**Exercise objective**.
Write out, word for word, the stretch of the article on levitated nanoparticles from "Room-Temperature Quantum Motion" through "ultra-precise quantum sensors.".

**Excerpt provided**.
Room-Temperature Quantum Motion Observed in Levitated Nanoparticles Marks Major Step for Quantum Sensors

A research team from ETH Zurich has achieved a major breakthrough in quantum sensing by observing quantum vibrations in levitated glass nanospheres at room temperature. The experiment provides a key foundation for developing next-generation, ultra-precise quantum sensors.

Using advanced optical tweezer technology, the researchers suspended three glass nanospheres—each just one-tenth the width of a human hair—in a vacuum. By carefully manipulating polarized laser fields, they counteracted gravity and minimized external disturbances. Remarkably, the nanoparticles displayed clear quantum behavior: their minute rotational oscillations reached frequencies of over one million times per second, with amplitudes of only a few thousandths of a degree, confirming the quantum mechanical prediction of “zero-point fluctuations.”

Measurements showed a quantum purity of 92%, meaning that nearly all of the observed motion stemmed from quantum effects. This marks the first time that precise quantum measurements of micron-scale objects have been achieved at room temperature—without the need for ultra-cold environments typically required in quantum experiments.

**Data supplied**.
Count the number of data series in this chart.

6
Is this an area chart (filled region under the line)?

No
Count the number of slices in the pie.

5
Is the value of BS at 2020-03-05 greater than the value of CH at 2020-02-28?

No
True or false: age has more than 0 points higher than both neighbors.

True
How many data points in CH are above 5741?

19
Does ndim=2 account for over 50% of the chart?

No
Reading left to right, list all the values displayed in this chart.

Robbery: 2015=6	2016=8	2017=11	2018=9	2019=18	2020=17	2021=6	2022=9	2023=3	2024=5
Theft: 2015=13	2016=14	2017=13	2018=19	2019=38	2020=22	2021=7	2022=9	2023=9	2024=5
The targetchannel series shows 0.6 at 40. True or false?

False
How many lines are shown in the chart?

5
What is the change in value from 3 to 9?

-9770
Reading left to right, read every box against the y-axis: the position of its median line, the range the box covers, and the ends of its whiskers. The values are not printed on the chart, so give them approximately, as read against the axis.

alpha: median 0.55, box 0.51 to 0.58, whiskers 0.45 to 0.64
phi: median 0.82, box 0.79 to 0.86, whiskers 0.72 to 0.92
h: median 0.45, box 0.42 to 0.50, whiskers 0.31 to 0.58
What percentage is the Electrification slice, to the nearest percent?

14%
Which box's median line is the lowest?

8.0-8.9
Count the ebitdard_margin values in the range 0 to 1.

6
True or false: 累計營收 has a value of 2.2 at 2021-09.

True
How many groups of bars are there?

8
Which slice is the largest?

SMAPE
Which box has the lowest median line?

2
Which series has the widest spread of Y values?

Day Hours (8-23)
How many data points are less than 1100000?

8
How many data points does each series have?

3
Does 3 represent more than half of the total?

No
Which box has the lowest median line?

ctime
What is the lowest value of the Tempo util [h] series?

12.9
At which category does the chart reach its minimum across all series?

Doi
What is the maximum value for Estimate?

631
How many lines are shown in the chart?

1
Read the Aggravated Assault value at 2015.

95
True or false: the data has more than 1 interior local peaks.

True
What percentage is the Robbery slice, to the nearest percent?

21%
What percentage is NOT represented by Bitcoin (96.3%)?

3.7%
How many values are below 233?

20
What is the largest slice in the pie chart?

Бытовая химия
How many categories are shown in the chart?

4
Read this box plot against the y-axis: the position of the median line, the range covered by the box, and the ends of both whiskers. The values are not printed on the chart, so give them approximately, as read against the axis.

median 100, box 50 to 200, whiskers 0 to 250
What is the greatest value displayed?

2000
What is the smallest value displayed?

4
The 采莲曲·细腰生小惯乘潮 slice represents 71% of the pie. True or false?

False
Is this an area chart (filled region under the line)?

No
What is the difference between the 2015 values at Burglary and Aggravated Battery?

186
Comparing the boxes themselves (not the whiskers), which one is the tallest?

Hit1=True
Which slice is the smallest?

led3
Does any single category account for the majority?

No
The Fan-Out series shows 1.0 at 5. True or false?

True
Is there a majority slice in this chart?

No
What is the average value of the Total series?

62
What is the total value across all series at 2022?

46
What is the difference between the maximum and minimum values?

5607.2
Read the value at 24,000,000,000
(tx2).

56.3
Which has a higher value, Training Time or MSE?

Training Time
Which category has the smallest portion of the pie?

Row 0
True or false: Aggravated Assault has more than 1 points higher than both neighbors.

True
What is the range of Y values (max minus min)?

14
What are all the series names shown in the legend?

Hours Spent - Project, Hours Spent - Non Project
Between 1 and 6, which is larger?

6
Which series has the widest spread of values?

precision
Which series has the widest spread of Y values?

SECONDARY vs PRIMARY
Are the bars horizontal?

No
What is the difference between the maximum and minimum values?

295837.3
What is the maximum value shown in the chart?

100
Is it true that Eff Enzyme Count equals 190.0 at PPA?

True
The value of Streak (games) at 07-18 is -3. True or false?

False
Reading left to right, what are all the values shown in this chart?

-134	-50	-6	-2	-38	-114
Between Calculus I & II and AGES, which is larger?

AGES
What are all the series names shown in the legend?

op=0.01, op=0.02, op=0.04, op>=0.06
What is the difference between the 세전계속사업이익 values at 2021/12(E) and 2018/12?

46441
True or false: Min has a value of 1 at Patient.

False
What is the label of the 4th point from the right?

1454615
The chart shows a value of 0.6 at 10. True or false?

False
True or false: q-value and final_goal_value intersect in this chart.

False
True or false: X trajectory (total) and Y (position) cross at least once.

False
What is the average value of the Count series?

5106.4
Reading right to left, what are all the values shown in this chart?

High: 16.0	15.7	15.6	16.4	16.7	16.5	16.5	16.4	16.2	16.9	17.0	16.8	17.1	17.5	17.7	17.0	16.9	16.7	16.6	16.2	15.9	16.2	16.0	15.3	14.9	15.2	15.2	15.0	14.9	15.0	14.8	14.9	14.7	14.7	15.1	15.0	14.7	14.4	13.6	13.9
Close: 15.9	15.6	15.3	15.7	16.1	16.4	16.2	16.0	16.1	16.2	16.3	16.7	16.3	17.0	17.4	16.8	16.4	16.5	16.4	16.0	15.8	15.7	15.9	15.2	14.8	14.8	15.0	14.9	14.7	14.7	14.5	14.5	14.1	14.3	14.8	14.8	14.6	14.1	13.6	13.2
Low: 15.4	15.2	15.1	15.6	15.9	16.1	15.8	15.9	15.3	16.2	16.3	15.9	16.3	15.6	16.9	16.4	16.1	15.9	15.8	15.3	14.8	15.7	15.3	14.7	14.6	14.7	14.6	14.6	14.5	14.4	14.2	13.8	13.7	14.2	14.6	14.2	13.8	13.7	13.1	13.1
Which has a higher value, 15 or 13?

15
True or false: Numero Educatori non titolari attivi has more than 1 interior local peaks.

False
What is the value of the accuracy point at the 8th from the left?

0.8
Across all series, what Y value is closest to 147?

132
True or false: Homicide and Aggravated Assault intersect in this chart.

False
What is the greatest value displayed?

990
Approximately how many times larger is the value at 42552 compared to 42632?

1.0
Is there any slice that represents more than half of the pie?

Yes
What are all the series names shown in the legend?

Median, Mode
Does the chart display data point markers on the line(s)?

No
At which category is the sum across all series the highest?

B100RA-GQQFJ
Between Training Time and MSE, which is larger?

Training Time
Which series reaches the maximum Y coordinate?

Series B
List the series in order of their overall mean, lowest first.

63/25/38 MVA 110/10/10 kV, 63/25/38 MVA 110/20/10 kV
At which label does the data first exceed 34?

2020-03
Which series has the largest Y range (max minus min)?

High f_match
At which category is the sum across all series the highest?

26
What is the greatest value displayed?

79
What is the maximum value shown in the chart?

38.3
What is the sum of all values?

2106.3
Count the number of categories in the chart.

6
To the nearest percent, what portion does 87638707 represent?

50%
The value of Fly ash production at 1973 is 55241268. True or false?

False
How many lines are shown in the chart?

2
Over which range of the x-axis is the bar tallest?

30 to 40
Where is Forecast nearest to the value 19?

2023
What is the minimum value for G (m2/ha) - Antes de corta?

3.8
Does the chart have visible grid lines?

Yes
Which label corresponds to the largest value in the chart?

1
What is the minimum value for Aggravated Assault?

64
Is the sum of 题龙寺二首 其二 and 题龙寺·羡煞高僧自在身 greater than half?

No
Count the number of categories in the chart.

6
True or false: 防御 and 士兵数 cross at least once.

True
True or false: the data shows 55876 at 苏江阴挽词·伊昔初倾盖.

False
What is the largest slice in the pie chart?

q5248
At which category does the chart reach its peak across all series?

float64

**Solution for this exercise**.
Room-Temperature Quantum Motion Observed in Levitated Nanoparticles Marks Major Step for Quantum Sensors

A research team from ETH Zurich has achieved a major breakthrough in quantum sensing by observing quantum vibrations in levitated glass nanospheres at room temperature. The experiment provides a key foundation for developing next-generation, ultra-precise quantum sensors.